SocietyOne’s Yetton: loans soar as banks struggle

SocietyOne’s Yetton: loans soar as banks struggle

New SocietyOne chief Jason Yetton says its loan book is healthy despite mixed economic conditions and record loan growth that pushed the nation’s biggest marketplace lender through the $100 million barrier.

Mirroring similar trends by other new “fintech” companies, SocietyOne yesterday revealed $30m of new personal loans and agribusiness finance had been written in the first quarter, pushing total lending since August 2012 past $100m.

Rival online “peer-to-peer” or “marketplace” lenders, which directly match borrowers with investors, include RateSetter and DirectMoney, which have also been posting record growth.

Meanwhile, the banks’ bad debt charges have risen because of the mining slowdown and lending to sectors facing structural challenges, such as retail.

According to the Westpac-Melbourne Institute survey, consumer sentiment slid 4 per cent this month amid worries about family finances.
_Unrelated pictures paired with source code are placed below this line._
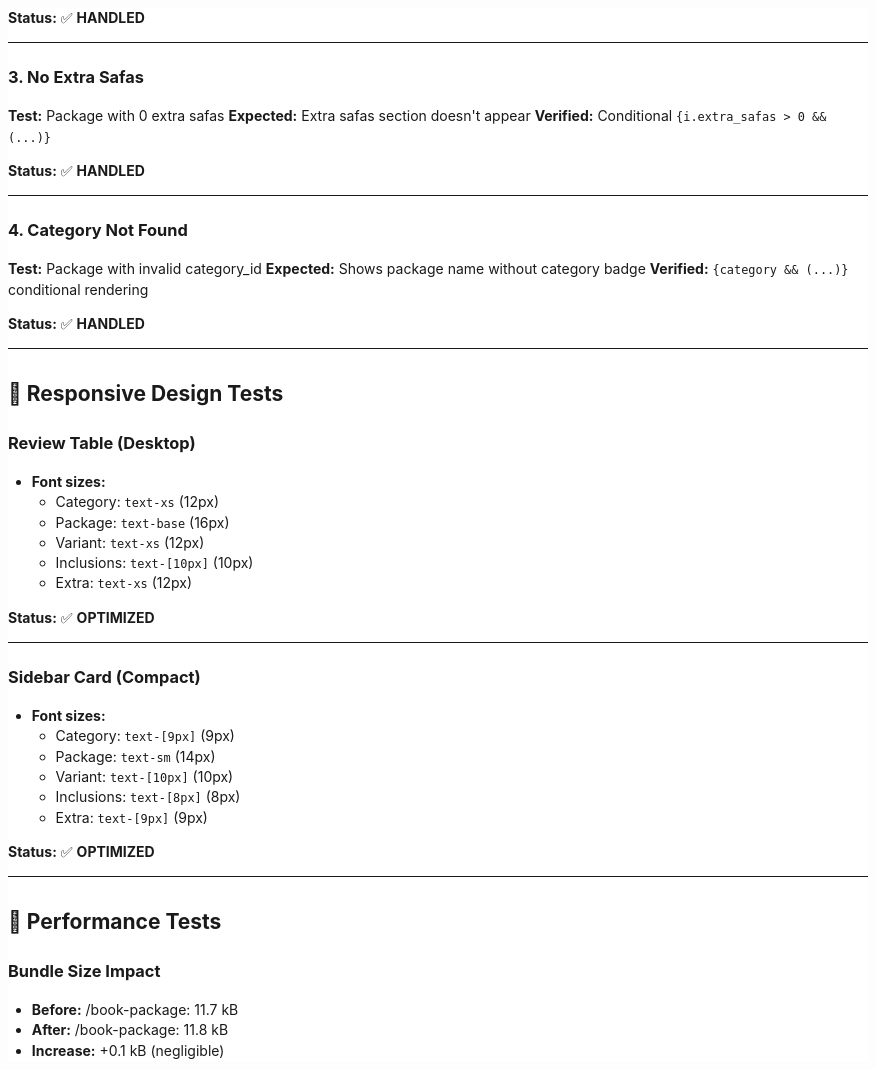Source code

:**Status:** ✅ **HANDLED**

---

### 3. No Extra Safas
**Test:** Package with 0 extra safas
**Expected:** Extra safas section doesn't appear
**Verified:** Conditional `{i.extra_safas > 0 && (...)}`

**Status:** ✅ **HANDLED**

---

### 4. Category Not Found
**Test:** Package with invalid category_id
**Expected:** Shows package name without category badge
**Verified:** `{category && (...)}` conditional rendering

**Status:** ✅ **HANDLED**

---

## 📱 Responsive Design Tests

### Review Table (Desktop)
- **Font sizes:** 
  - Category: `text-xs` (12px)
  - Package: `text-base` (16px)
  - Variant: `text-xs` (12px)
  - Inclusions: `text-[10px]` (10px)
  - Extra: `text-xs` (12px)

**Status:** ✅ **OPTIMIZED**

---

### Sidebar Card (Compact)
- **Font sizes:** 
  - Category: `text-[9px]` (9px)
  - Package: `text-sm` (14px)
  - Variant: `text-[10px]` (10px)
  - Inclusions: `text-[8px]` (8px)
  - Extra: `text-[9px]` (9px)

**Status:** ✅ **OPTIMIZED**

---

## 🚀 Performance Tests

### Bundle Size Impact
- **Before:** /book-package: 11.7 kB
- **After:** /book-package: 11.8 kB
- **Increase:** +0.1 kB (negligible)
Separate data from the Australian Financial Security Authority showed personal insolvencies increased 2 per cent in the March quarter compared to a year ago.

Consumers searching and applying for personal loans soared 40 per cent in the first quarter, according to comparison website finder.com.au, which yesterday claimed almost half of Australians with a loan felt anxious, stressed or trapped by their debt.

Mr Yetton, a former Westpac banker in its retail division, said lenders were most exposed to problem loans when there were rapid rises in interest rates or unemployment. He said another concern would be customers overloading on debt, but noted many were ahead on loans and keen to pay down borrowings.

“I’m not naive enough to say there aren’t challenges out there … but on the average those challenges are reasonably similar to the ones we’ve faced for the past two to three years and most would not be predicting a sharp negative impact in the areas I’ve mentioned,” he said.

According to SocietyOne, problem loans — defaults and total impaired loans — are running at 70 basis points of the portfolio. Defaults, arrears between 90 and 179 days, are 50 basis points. Most borrowers are seeking to consolidate credit card debt, followed by home renovations, buying a car and taking a holiday.

“Our experience to date, albeit in a high growth area, is that the overall delinquency rates and bad debt profiles are not dissimilar. In fact you could argue it’s a little bit better than what I’ve seen in previous roles,” Mr Yetton said.